■ **WRITTEN TASK A**: In the PerPI passage, list the operations that make up a step, in the order in which the passage gives them.

■ **SOURCE EXTRACT**:
_ _ _
The measuring part of PerPI is a Pin tool[5]. It computes $ILP = I/C$, where $I$ is the number of machine instructions run and $C$ is the number of steps needed to complete the run. The higher $ILP$, the more parallel the piece of code.

A step is defined as the following sequence of operations: for every runnable instruction, its source registers are read, its memory read references are loaded, its operations are computed, its destination registers are written and eventually its memory write references are stored.

For example, addl %eax, 4(%ebp) reads registers $EAX$ and $EBP$, computes $a = EBP + 4$, loads memory referenced by $a$ (assume value $v$ is loaded), computes $r = EAX + v$ and stores $r$ to memory referenced by $a$ (the addl instruction could be the translation of a C source code instruction such as $x=x+y$ where $x$ is in the function frame on the stack, address $a$ and $y$ is in register $EAX$).

A step is performed in many cycles in a real machine. However in our tool, a step is considered as atomic to match the ideal machine. As in the example, ILP is the average number of machine instructions run per step. This definition of the ILP removes any micro-architectural details such as latency and throughput. We assume the piece of code is run on the best possible processor, with infinite resources and single cycle latency operators (including memory access and conditional and indirect branch resolution).

An instruction is runnable when all the source registers and all the memory read references are ready, i.e., have been written by preceding instructions.

The Pin tool computes ILP as follows. For each instruction of the run, apply the following procedure.
_ _ _
Dataset entries

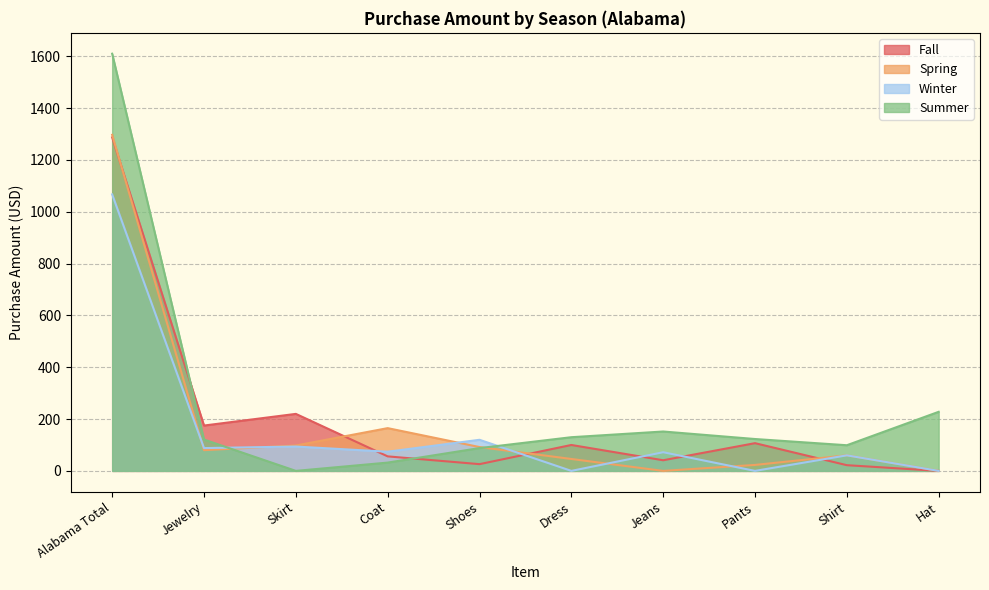

What are all the series names shown in the legend?

Fall, Spring, Winter, Summer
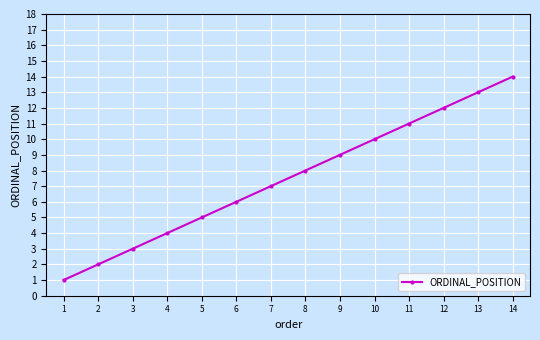

List the labels in order of value, largest first.

14, 13, 12, 11, 10, 9, 8, 7, 6, 5, 4, 3, 2, 1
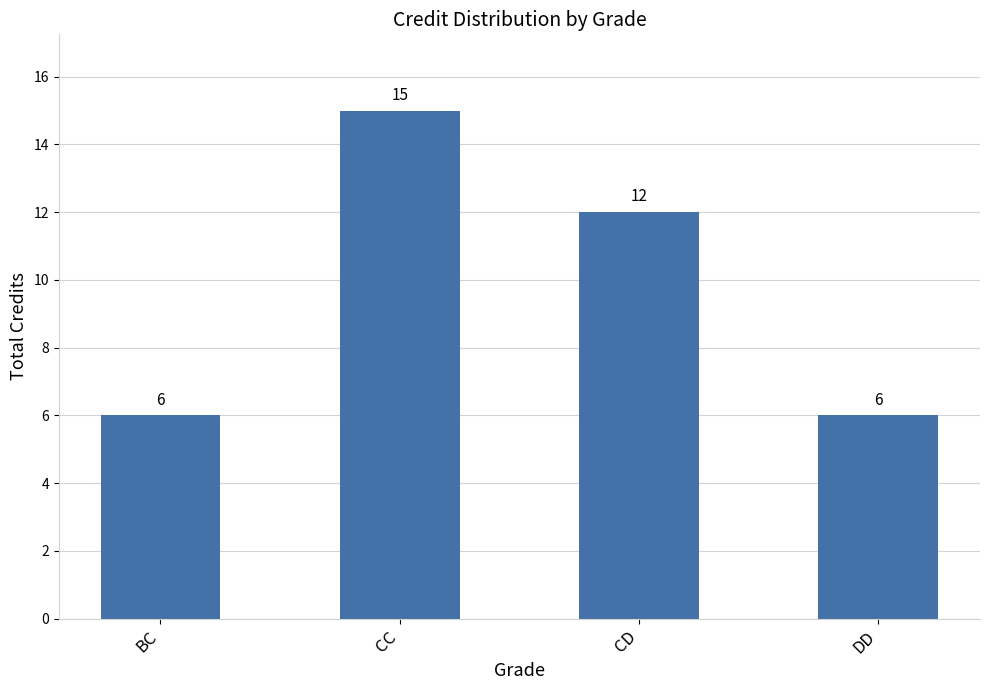

What is the value of the 2nd bar from the left?

15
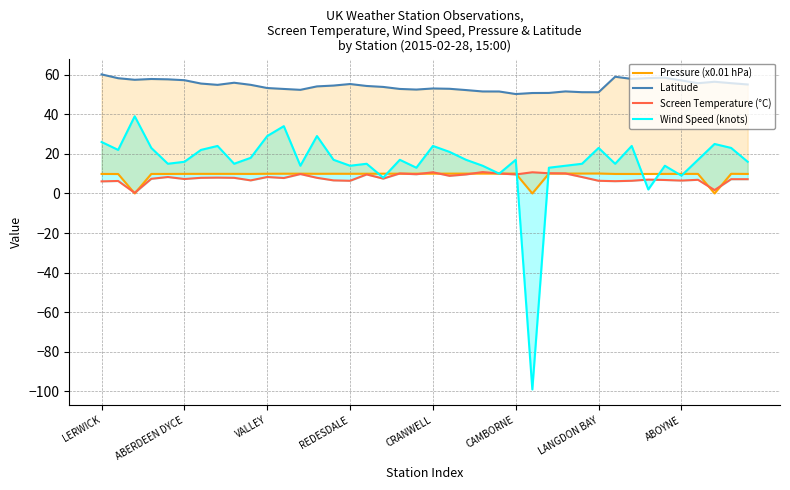

In Screen Temperature (°C), how many points are lower than both neighbors (excluding endpoints)?

12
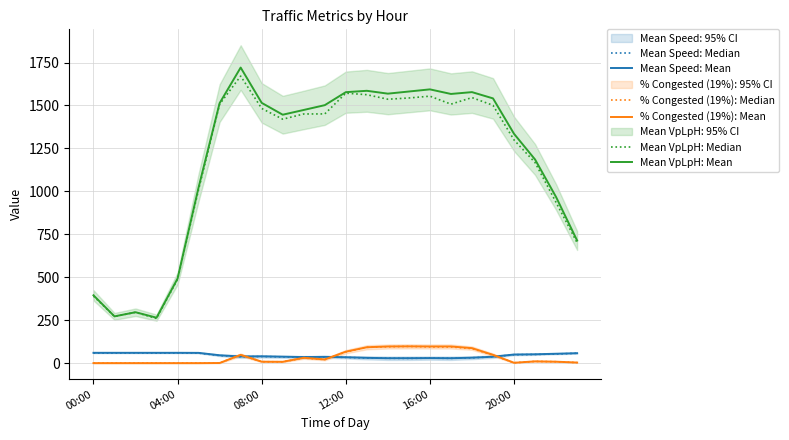

Which label corresponds to the largest value in the chart?

7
_ _ _
■ **WRITTEN TASK B**: Return the lines of the records without alteration, beginning with the line that contains "List the labels" and continuing through the final line of the records, both ends included. Leave the pictures out of the answer.

■ **ANSWER AREA A**:
1. Source registers are read.
2. Memory read references are loaded.
3. Operations are computed.
4. Destination registers are written.
5. Memory write references are stored.

■ **ANSWER AREA B**:
List the labels in order of value, largest first.

14, 13, 12, 11, 10, 9, 8, 7, 6, 5, 4, 3, 2, 1

What is the value of the 2nd bar from the left?

15

In Screen Temperature (°C), how many points are lower than both neighbors (excluding endpoints)?

12

Which label corresponds to the largest value in the chart?

7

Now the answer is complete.